◆ EXERCISE 1: In the case study of Postcolonial Text, how many members does CACLALS have?
◆ EXERCISE 2: Continue the case study of Postcolonial Text from the point where it stops.

◆ PROVIDED PASSAGE:
= = = =
Vol. 12 No. 3, April 2007


Case studies in open access publishing. Number three.

Open access on a zero budget: a case study of Postcolonial Text

John Willinsky
Department of Language and Literacy Education, University of British Columbia, Vancouver, Canada, V6T 1Z4

Ranjini Mendis
Department of English, Kwantlen University College, Surrey, Canada, V3W 2M8

Introduction. The founding of a new open access journal is described in terms of its use of the open source software Open Journal Systems, its contribution to a new field of inquiry and its ability to operate on a zero budget in terms of regular expenses.
Method. A case study method is deployed describing the circumstances of the journal's founding and current manner of publishing.
Analysis. The use of online and open source software, as well as a global team of volunteers is presented as the basis of sustaining an open access approach to publishing.
Results The journal has been able to operate with a zero dollar operating budget over the course of its first six issues and is in a position to continue in this manner.
Conclusions. A strong commitment to the principles of developing a new field of inquiry committed to global issues of access to knowledge, in combination with open source and Internet technologies, has lowered the barriers to the exercise of academic freedom on a modest, but nonetheless global scale.

The launching of a new journal is always an experiment. It tests an idea, whether in terms of the journal's focus and contribution, the people who have come together to edit it and the organization that publishes it. In the case of Postcolonial Text, the experiment arose out of a partnership formed by the two authors of this article in 2002, a partnership between the president (Mendis) of a scholarly association, the Canadian Association for Commonwealth Literature and Language Studies (CACLALS) and the leader (Willinsky) of a research initiative on scholarly publishing, the Public Knowledge Project. Foremost among the hypotheses tested by this experiment was whether and how new online technologies involving open source publishing software would make it possible to publish a scholarly journal when there were virtually no resources to support such a venture.

CACLALS is a small scholarly association with 220 members, which publishes a news journal Chimo for its membership with reports about the association's work and a few book reviews. The association did not publish a peer-reviewed journal. The Public Knowledge Project, which had recently developed open source software for managing and publishing journals online, was beginning to distribute the software to journals, but had no journal itself to work with and learn from. This is a case study, then, in the forging of a new field of inquiry, the emergence of a new technology for universal access, the necessary casting of a new economic model based on a zero budget and a volunteer economy of committed souls.

Let us begin with the new field. Many working in what had been known as commonwealth literature had been moving over the last couple of decades beyond the literary study of authors who lived within the commonwealth countries of the former British empire, to a far more politically charged study of imperialism's legacy and its impact on literature and other forms of expression. This approach took the much more forthright name Post-colonial Studies and was, as such, part of a larger post-movement in the humanities and social sciences that included post-modernism and post-structuralism, which were committed to, among other things, a greater self-consciousness about how knowledge was constructed and legitimized. The emergence of new fields, such as Post-colonial Studies, called for new communities of critical discourse and dialogue. Post-colonial Studies itself is a particularly complex area, so much so that literary critic Terry Eagleton has noted that, 'the idea of the post-colonial has taken such a battering from post-colonial theorists that to use the word unreservedly of oneself would be rather like calling oneself Fatso, or confessing to a furtive interest in coprophilia (Eagleton 1999).
= = = =
◆ RECORDED INFORMATION:
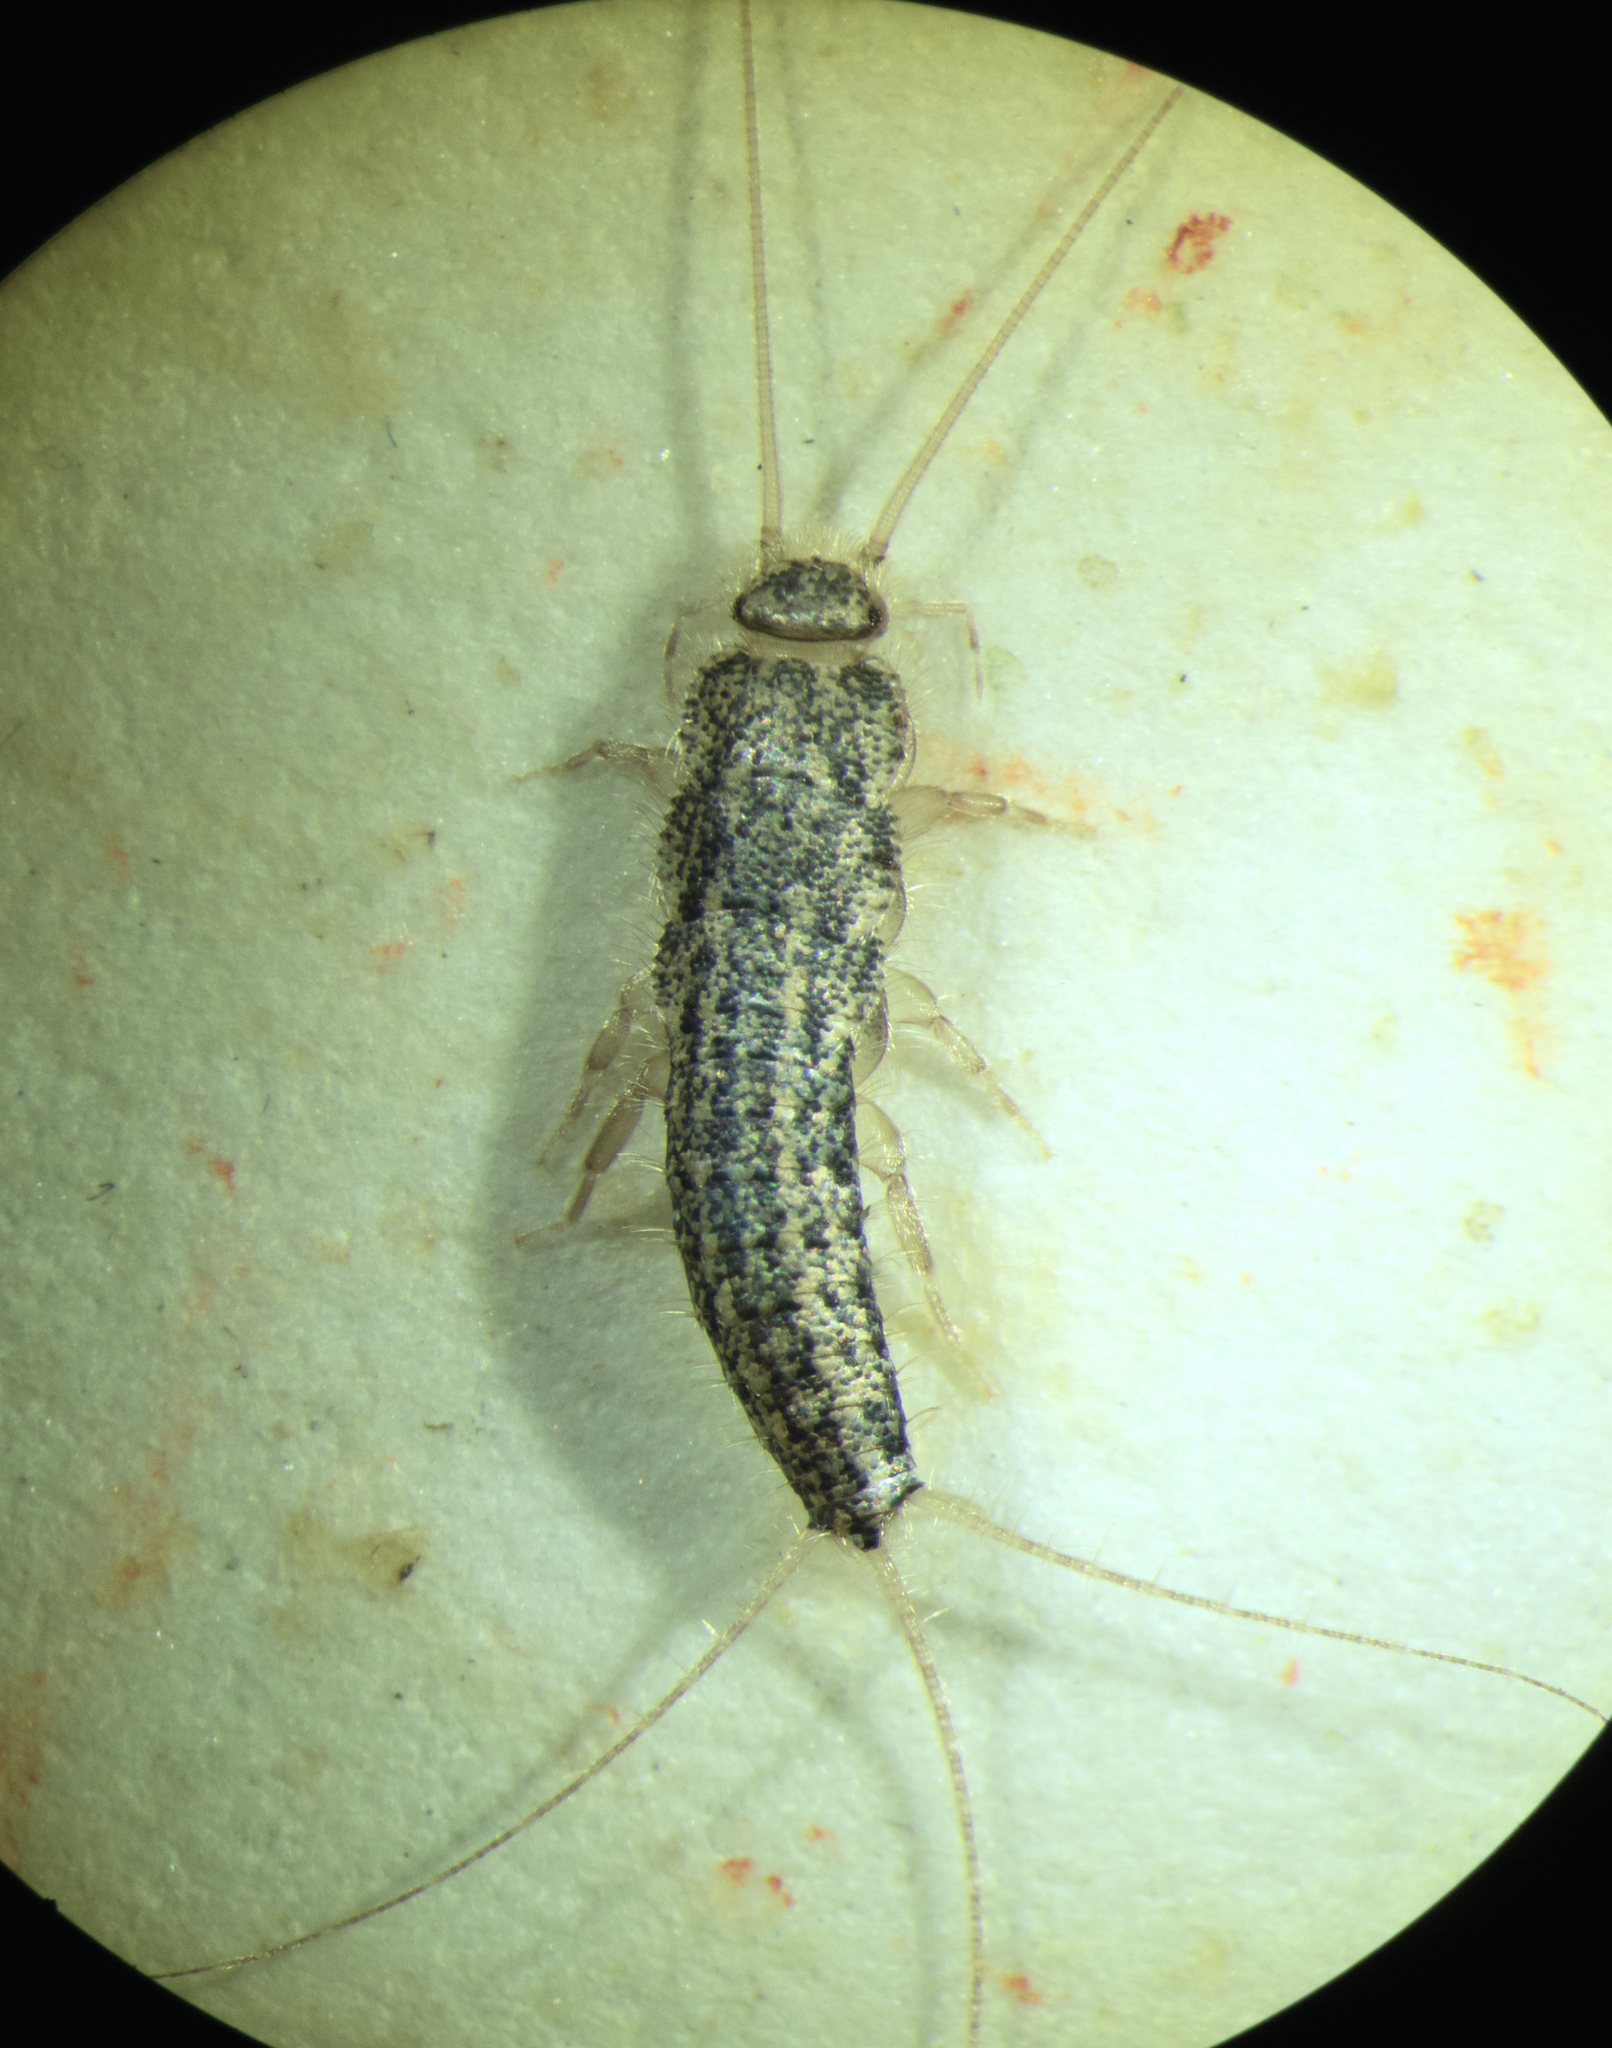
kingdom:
= = = =
◆ TASK OUTPUT 1: 220

◆ TASK OUTPUT 2:
And while the work of such notable figures in Post-colonial Studies as Edward Said, Gayatri Spivak, Robert Young and others were publishing in the leading scholarly journals in the study of literature, it was still clear that the recognition and critical nurturing of a new field could best be advanced by the introduction of new journals dedicated to the topic at hand. What the establishment of a journal in this new field means for authors is that the reasons for taking this approach do not have to be justified in full with each article sent out to reviewers, who may well harbour doubts regarding the field. With a journal in this new field, the dialogue and critique among its papers form a steady and developing conversation about the different directions that field is taking.

That is to say, starting a journal in a new field has a great deal to do with academic freedom. In this case, the academic freedom at issue was the right to branch off from the traditions of literary studies and strike out in a new direction, no less rigorous in its peer review, but committed to exploring new approaches, contexts and frameworks that are far less likely to get a fair reading in the long-standing journals in the broader field of literary study. On top of that, Post-colonial Studies was itself a field given to critiquing geo-political relations of centre and periphery regarding knowledge production, critiques that called for, in effect, a new geography of scholarly publishing that would reposition the traditional scholarly publishing centres and their editors. Postcolonial Text's special issue on The Politics of Postcoloniality: Contexts and Conflicts (Vol 2 No 1, 2006) is a case in point. The guest editors' proposal to us stated that it would be a 'collection [that] constitutes a counter-response to more recent announcements (e.g., by E. San Juan Jr. and Michael Hardt and Antonio Negri) of postcolonialism's imminent demise. The authors and editors of this issue [would] interrogate the theoretical, methodological and institutional contexts, challenges and opportunities of moving beyond this deadlock and other, connected limits of the field'.' (Personal communication, 10 March, 2004)

Contents list of Postcolonial Text

Figure 1: Contents page of Postcolonial Text

The higher the barrier to starting a new journal, in terms of raising funds and convincing a commercial publisher or scholarly association, the more difficult it is to exercise academic freedom in terms of developing a substantive new field of inquiry. The journal becomes part of the formulation of this freedom. Will a journal in this new field sell enough subscriptions when faculty members no longer subscribe as they once did to individual titles? Are libraries willing to take on yet another title? Is there a large enough membership in an association behind it? Such questions have, more than once, determined the degree of academic freedom and independence of thought at work within a discipline.

With the emergence of new online technologies, it has become possible to reduce the costs of managing and publishing a journal to the point where the start-up costs are no longer a formidable barrier. (Access to cheap forms of printing have been critical to a number of counter-movements, not least of all in the twentieth century with the Dadaist art movement of the 1930s, the underground press in the USA and the Samizdat movement in the Soviet Union during the 1960s). But more than reducing the cost of setting up the journal, the Internet made it possible to gain widespread distribution at no additional cost and to offer free access.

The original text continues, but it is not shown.